With this SARIMA model, we get MAE score of 399.797. Now, to further see the forecasting performance of this model, we will look into the residual correlation plot and forecasting plot.

In [None]:
res = model.resid
fig,ax = plt.subplots(2,1,figsize=(15,8))
fig = plot_acf(res, ax=ax[0])
fig = plot_pacf(res, ax=ax[1])
plt.suptitle('Correlation plot for residuals')
plt.show()

In [None]:
predicted = Series(preds,index=test.index)
plt.figure(figsize=(10,6))
sns.lineplot(data=ts)
sns.lineplot(data=predicted,color='orange')
plt.axvline(x=ts.index[train_size],color='red',linestyle='dashed')
plt.title('Forecasting with SARIMA(1,1,3)(1,0,1)7 model')

In [None]:
plt.figure(figsize=(10,6))
sns.lineplot(data=ts[train_size:])
sns.lineplot(data=predicted,color='orange')
plt.title('Forecasting result on the test period')
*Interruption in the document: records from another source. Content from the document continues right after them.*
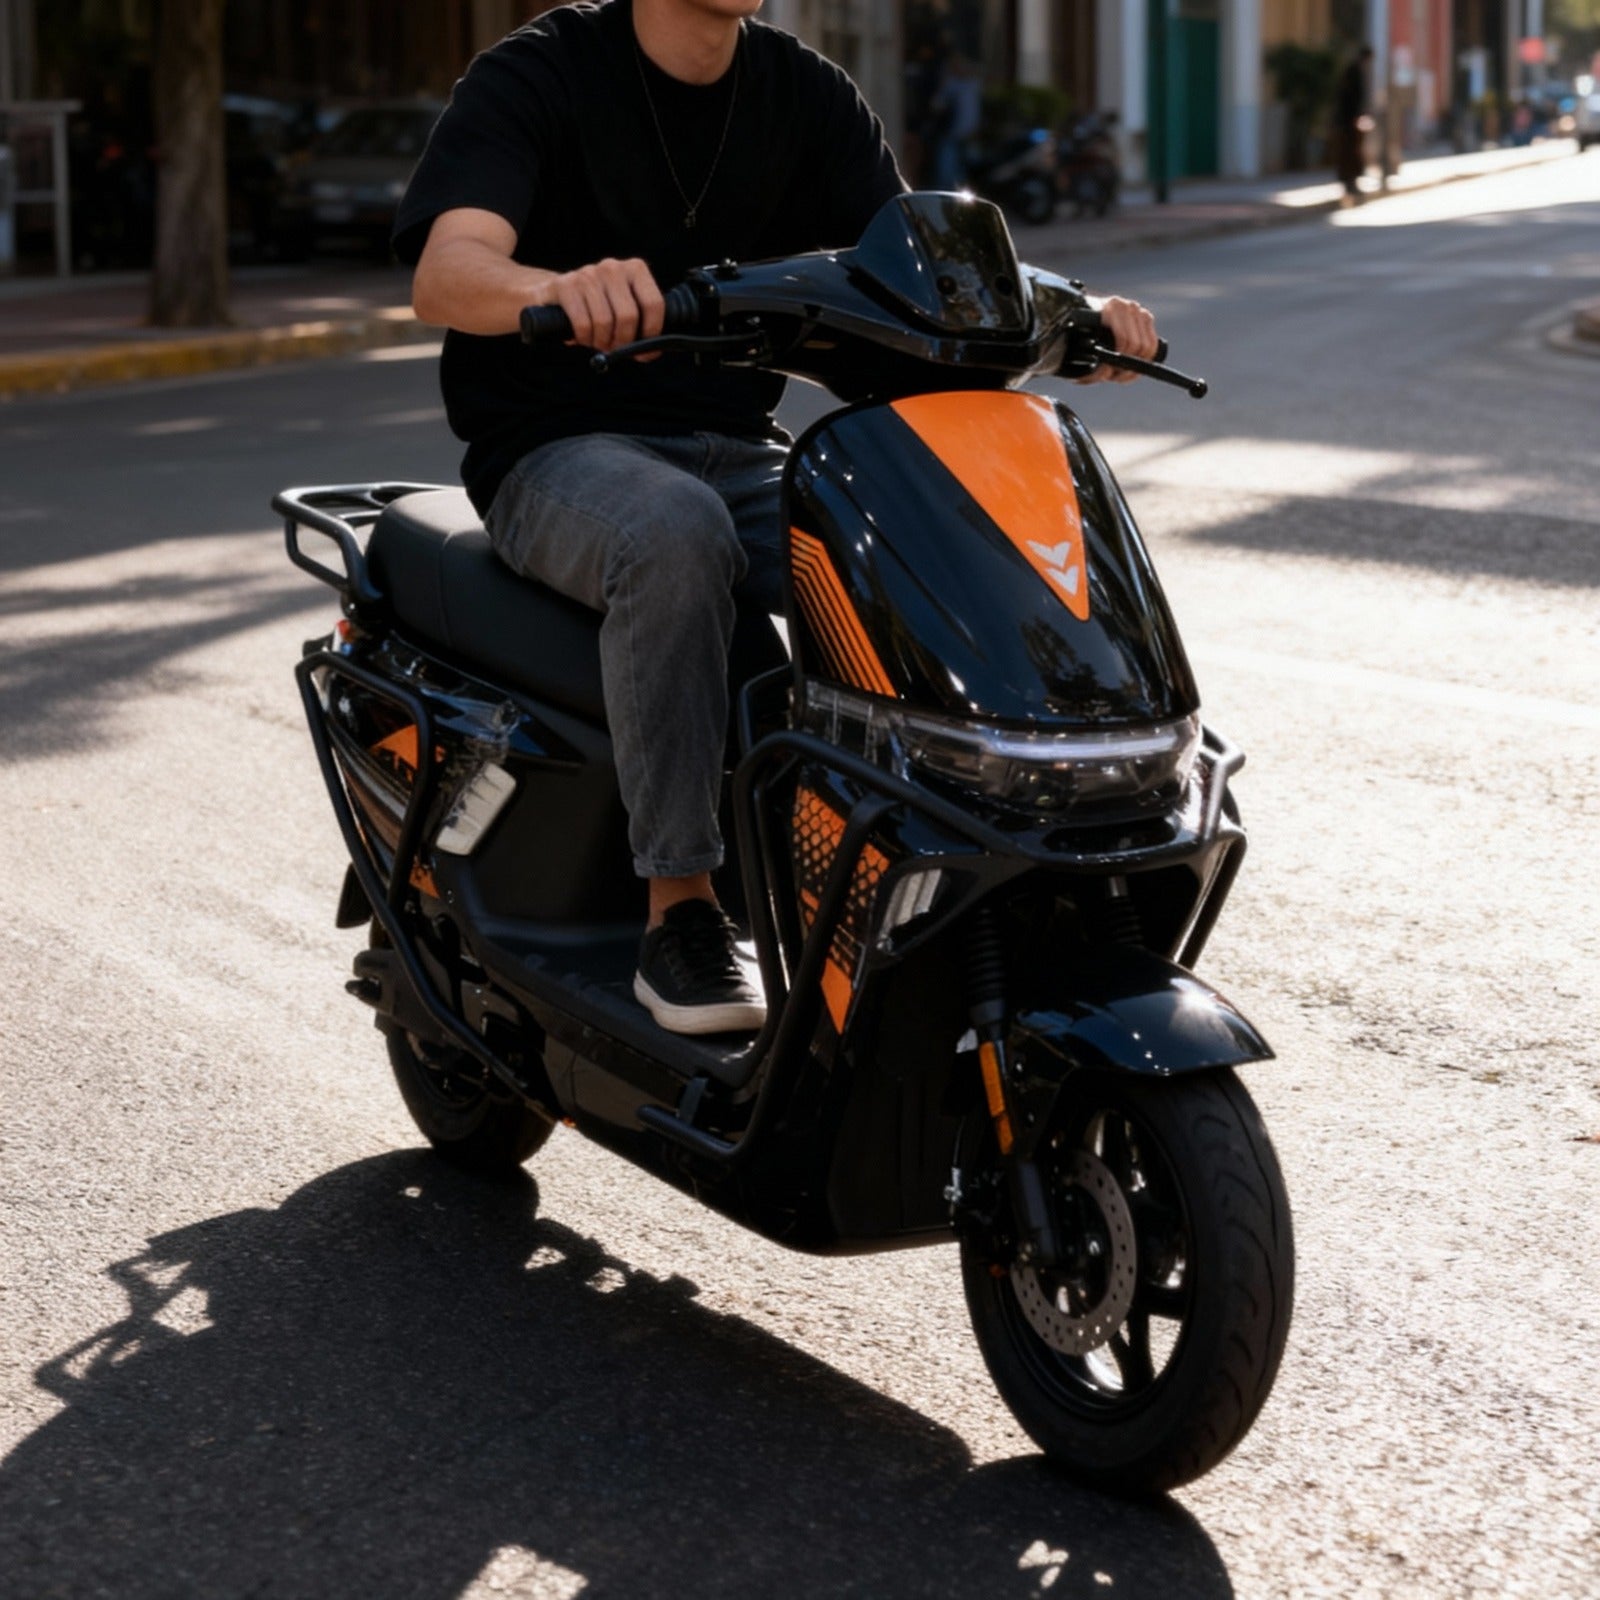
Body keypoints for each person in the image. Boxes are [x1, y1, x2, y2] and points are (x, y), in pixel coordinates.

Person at [394, 0, 1159, 1035]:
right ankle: (681, 910)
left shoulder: (805, 93)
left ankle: (942, 861)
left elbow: (917, 281)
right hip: (555, 449)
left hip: (736, 448)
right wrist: (562, 287)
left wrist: (1072, 316)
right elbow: (447, 274)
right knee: (674, 532)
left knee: (923, 537)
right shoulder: (541, 72)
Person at [1333, 46, 1373, 205]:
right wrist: (1357, 117)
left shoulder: (1354, 71)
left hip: (1349, 120)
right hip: (1349, 122)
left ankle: (1351, 184)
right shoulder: (1354, 72)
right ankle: (1349, 184)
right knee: (1350, 154)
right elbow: (1353, 99)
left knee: (1352, 154)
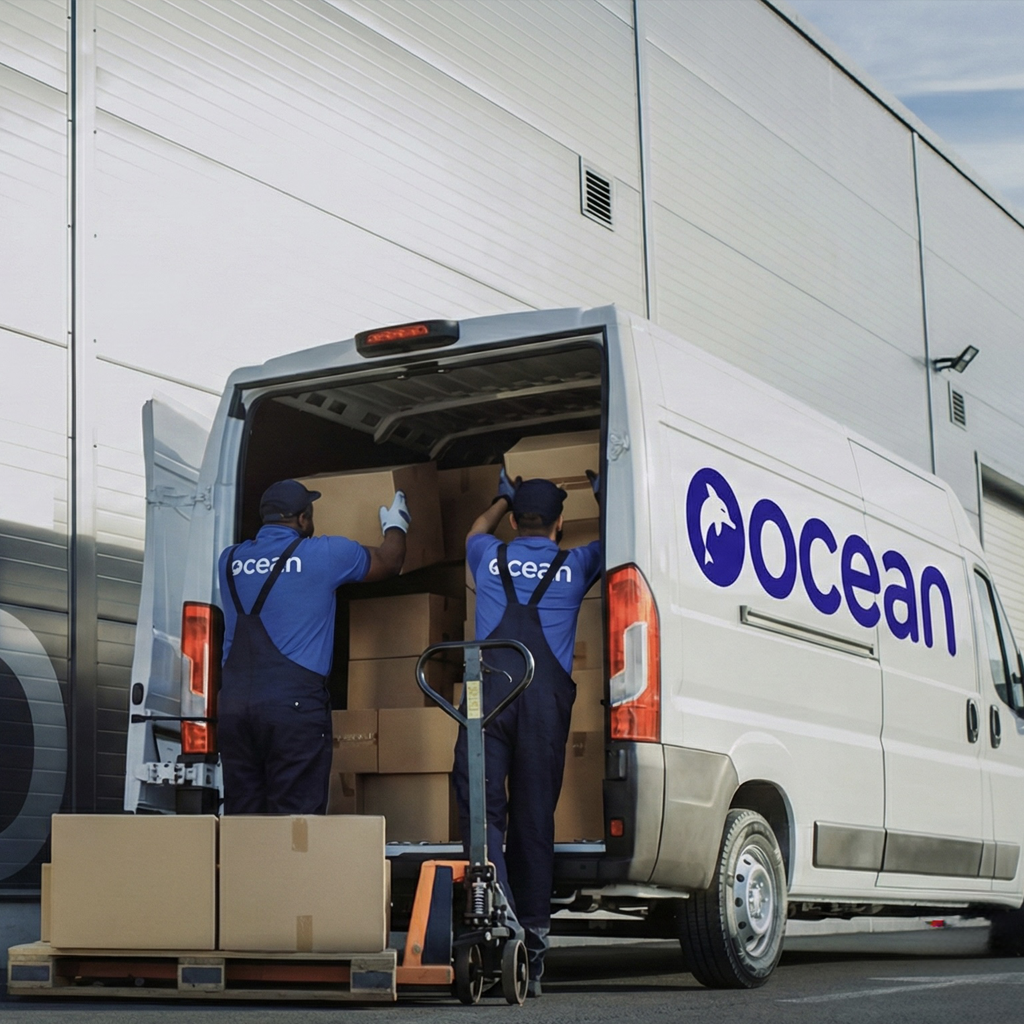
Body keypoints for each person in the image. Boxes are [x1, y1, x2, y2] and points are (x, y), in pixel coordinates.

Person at [453, 470, 601, 997]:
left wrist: (500, 496)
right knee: (534, 820)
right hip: (543, 703)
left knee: (480, 810)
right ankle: (532, 947)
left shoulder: (487, 556)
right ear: (560, 524)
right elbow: (623, 539)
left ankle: (497, 916)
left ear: (514, 521)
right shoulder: (577, 563)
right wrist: (605, 494)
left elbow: (474, 531)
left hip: (487, 695)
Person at [217, 478, 408, 815]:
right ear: (303, 519)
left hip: (234, 707)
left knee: (243, 817)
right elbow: (389, 561)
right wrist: (397, 526)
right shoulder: (324, 555)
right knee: (296, 819)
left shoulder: (229, 560)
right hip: (293, 706)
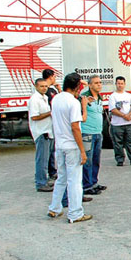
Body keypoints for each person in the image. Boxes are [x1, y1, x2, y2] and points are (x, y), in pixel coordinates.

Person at [48, 73, 92, 223]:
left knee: (62, 178)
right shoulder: (73, 102)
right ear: (77, 87)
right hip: (71, 146)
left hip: (60, 144)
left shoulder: (57, 99)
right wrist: (82, 150)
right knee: (74, 181)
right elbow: (76, 126)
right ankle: (75, 212)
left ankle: (54, 207)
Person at [109, 76, 131, 167]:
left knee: (130, 142)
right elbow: (113, 110)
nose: (120, 85)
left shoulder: (129, 95)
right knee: (118, 143)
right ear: (116, 84)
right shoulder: (113, 96)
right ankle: (120, 159)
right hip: (117, 124)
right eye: (118, 83)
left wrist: (129, 115)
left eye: (122, 83)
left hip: (128, 123)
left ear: (124, 84)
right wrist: (124, 116)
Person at [80, 75, 106, 195]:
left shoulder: (99, 97)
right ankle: (86, 185)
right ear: (89, 85)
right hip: (87, 133)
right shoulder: (84, 97)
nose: (99, 85)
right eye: (96, 83)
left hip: (97, 132)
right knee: (88, 161)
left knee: (96, 159)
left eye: (100, 82)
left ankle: (94, 182)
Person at [28, 78, 54, 192]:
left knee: (47, 158)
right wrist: (50, 113)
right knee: (41, 159)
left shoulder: (45, 98)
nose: (44, 88)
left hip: (47, 131)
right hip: (41, 132)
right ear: (36, 87)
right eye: (41, 86)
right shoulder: (35, 99)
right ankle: (41, 183)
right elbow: (34, 117)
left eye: (46, 86)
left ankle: (44, 179)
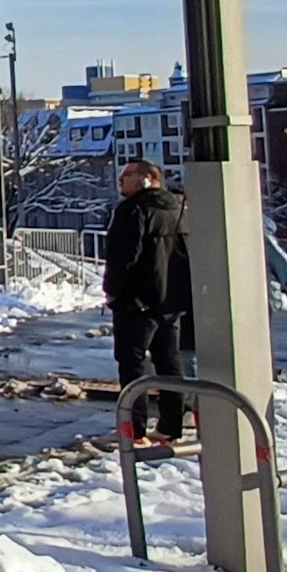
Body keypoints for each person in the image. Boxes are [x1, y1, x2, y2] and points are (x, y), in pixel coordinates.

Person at [103, 161, 191, 444]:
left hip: (136, 301)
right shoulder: (176, 209)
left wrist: (113, 290)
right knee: (170, 362)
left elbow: (123, 256)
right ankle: (170, 424)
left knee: (133, 365)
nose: (120, 181)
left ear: (146, 179)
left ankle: (134, 429)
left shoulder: (132, 210)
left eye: (126, 176)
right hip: (171, 299)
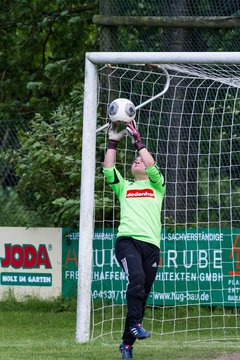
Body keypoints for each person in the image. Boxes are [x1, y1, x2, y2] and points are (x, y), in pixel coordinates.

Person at [103, 121, 165, 360]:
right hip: (127, 241)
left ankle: (127, 344)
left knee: (141, 293)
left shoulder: (157, 185)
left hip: (151, 246)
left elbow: (150, 163)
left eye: (140, 160)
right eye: (134, 161)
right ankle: (136, 327)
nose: (137, 161)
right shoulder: (124, 186)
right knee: (136, 279)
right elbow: (109, 169)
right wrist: (113, 141)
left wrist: (138, 141)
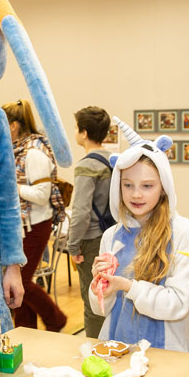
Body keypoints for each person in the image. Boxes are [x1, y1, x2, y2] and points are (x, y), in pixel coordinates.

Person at [89, 120, 189, 352]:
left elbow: (178, 304)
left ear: (163, 187)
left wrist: (127, 286)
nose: (136, 195)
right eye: (128, 185)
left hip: (166, 353)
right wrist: (99, 286)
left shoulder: (185, 233)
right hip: (116, 349)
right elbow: (100, 309)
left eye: (147, 186)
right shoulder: (112, 235)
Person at [1, 99, 67, 332]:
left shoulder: (33, 153)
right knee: (19, 285)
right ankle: (26, 330)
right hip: (24, 225)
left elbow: (41, 194)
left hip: (36, 226)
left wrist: (10, 187)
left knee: (23, 283)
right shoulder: (19, 150)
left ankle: (56, 319)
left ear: (13, 125)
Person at [67, 106, 113, 338]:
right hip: (111, 236)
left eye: (76, 127)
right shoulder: (114, 160)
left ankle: (95, 351)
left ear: (84, 132)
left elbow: (81, 211)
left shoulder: (87, 165)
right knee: (110, 294)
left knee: (93, 299)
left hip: (91, 240)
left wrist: (73, 245)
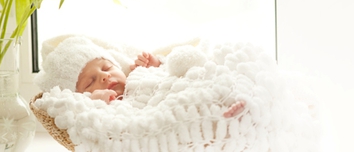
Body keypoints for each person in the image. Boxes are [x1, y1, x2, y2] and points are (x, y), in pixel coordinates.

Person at [35, 36, 245, 118]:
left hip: (179, 86)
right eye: (90, 82)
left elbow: (169, 74)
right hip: (171, 107)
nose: (104, 77)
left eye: (106, 67)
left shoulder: (137, 73)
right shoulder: (110, 105)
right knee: (187, 106)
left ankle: (227, 95)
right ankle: (219, 109)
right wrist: (96, 100)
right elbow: (85, 112)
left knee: (189, 66)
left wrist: (156, 64)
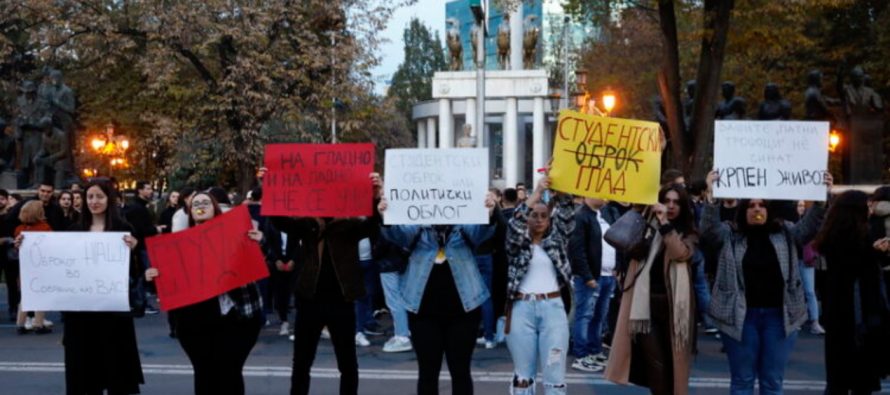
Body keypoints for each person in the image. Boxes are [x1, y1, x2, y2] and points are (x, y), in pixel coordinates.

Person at [701, 170, 830, 395]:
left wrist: (820, 199)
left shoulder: (786, 233)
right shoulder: (731, 235)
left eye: (762, 205)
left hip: (778, 318)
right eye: (751, 205)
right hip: (740, 317)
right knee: (742, 380)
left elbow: (808, 229)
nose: (757, 209)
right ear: (744, 211)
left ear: (769, 210)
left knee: (772, 382)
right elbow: (709, 230)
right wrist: (711, 194)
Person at [18, 179, 143, 394]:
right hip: (81, 316)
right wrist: (25, 245)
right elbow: (55, 261)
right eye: (90, 197)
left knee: (116, 373)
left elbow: (134, 273)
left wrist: (134, 250)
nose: (94, 201)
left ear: (109, 199)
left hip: (112, 314)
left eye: (100, 197)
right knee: (83, 375)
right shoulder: (75, 230)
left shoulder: (123, 229)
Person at [271, 173, 381, 395]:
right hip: (309, 300)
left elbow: (372, 226)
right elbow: (280, 222)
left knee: (347, 362)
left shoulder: (349, 226)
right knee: (301, 362)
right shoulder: (308, 225)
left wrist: (374, 196)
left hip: (341, 301)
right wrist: (271, 188)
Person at [145, 192, 265, 395]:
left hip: (236, 318)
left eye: (205, 202)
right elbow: (168, 283)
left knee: (230, 373)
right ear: (190, 212)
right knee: (205, 374)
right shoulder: (178, 246)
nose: (201, 205)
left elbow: (256, 262)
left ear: (215, 208)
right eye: (196, 204)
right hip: (195, 324)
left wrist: (259, 242)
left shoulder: (236, 233)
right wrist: (153, 275)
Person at [378, 194, 497, 395]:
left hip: (464, 309)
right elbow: (398, 235)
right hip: (422, 309)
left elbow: (481, 233)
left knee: (460, 372)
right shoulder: (416, 220)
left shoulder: (465, 218)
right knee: (427, 373)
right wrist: (385, 215)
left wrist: (490, 213)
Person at [604, 184, 698, 395]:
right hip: (645, 309)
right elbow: (615, 237)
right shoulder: (646, 226)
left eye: (676, 202)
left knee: (673, 370)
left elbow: (679, 253)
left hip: (675, 310)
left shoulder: (688, 233)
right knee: (657, 369)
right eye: (667, 201)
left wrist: (665, 223)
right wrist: (639, 209)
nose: (671, 206)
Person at [503, 175, 574, 393]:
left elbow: (568, 214)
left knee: (554, 373)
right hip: (521, 309)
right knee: (523, 376)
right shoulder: (518, 243)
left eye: (544, 216)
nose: (539, 220)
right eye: (534, 215)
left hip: (552, 309)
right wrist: (535, 193)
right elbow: (515, 223)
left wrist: (560, 181)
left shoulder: (556, 240)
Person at [815, 190, 890, 395]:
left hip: (842, 315)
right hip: (855, 316)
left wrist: (876, 253)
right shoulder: (849, 238)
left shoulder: (835, 236)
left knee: (840, 380)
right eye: (866, 205)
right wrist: (875, 252)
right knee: (858, 381)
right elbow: (856, 267)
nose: (870, 209)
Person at [570, 197, 620, 372]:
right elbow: (577, 249)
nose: (605, 195)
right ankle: (581, 355)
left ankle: (594, 350)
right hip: (591, 277)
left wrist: (616, 268)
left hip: (607, 275)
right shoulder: (581, 216)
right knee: (585, 316)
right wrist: (587, 276)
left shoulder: (604, 214)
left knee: (599, 316)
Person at [474, 188, 508, 349]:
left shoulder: (469, 207)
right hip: (486, 254)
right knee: (485, 296)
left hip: (471, 255)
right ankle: (488, 336)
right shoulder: (491, 209)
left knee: (469, 297)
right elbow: (502, 228)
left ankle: (479, 334)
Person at [13, 201, 53, 334]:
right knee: (40, 295)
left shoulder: (19, 229)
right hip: (40, 266)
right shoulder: (45, 227)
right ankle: (38, 323)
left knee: (24, 296)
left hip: (25, 267)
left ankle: (20, 324)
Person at [796, 201, 825, 335]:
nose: (801, 208)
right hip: (793, 260)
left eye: (803, 205)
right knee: (793, 291)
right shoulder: (790, 222)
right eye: (798, 205)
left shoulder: (809, 223)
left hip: (806, 260)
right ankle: (796, 320)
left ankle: (814, 321)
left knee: (809, 291)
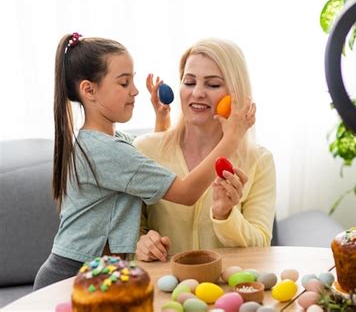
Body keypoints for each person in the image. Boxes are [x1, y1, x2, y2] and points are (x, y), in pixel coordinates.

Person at [33, 33, 255, 290]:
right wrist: (232, 139)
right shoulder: (106, 151)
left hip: (94, 272)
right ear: (89, 90)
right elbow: (186, 192)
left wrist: (162, 122)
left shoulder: (105, 142)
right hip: (72, 275)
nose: (135, 90)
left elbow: (144, 160)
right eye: (124, 83)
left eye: (133, 80)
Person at [134, 38, 276, 262]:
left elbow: (261, 246)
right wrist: (141, 244)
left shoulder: (259, 160)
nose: (197, 93)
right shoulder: (145, 149)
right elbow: (129, 233)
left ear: (235, 94)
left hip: (228, 290)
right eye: (189, 82)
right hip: (164, 290)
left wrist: (226, 215)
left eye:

From the residuals correlation plot, we can see that the correlation value do not reach the significance level. This means that our model have a good performance in forecasting sales. Looking into the forecasting plot, SARIMA model can capture nearly all of the seasonal pattern with quietly small error when predicting exact values of total sales.

## Conclusion

Several conclusions can be drawn from these studies:
- Every shop in 1C-Company has its own unique pattern with different trend and different number of records.
- Total daily sales on Saturday have higher values compared to the other weekdays, except for several time points in which sales peak appeared on Tuesday.
- In weekly and monthly frequency, total sales has decreasing trend and yearly seasonal pattern with peak at the end of the year.
- The non-stationarity of the daily sales time series can be handled by differencing it by one lag.
- Forecasting can be done using SARIMA model with order parameter (1,1,3)(1,0,1,7) and the forecasting result has MAE score of 399.797.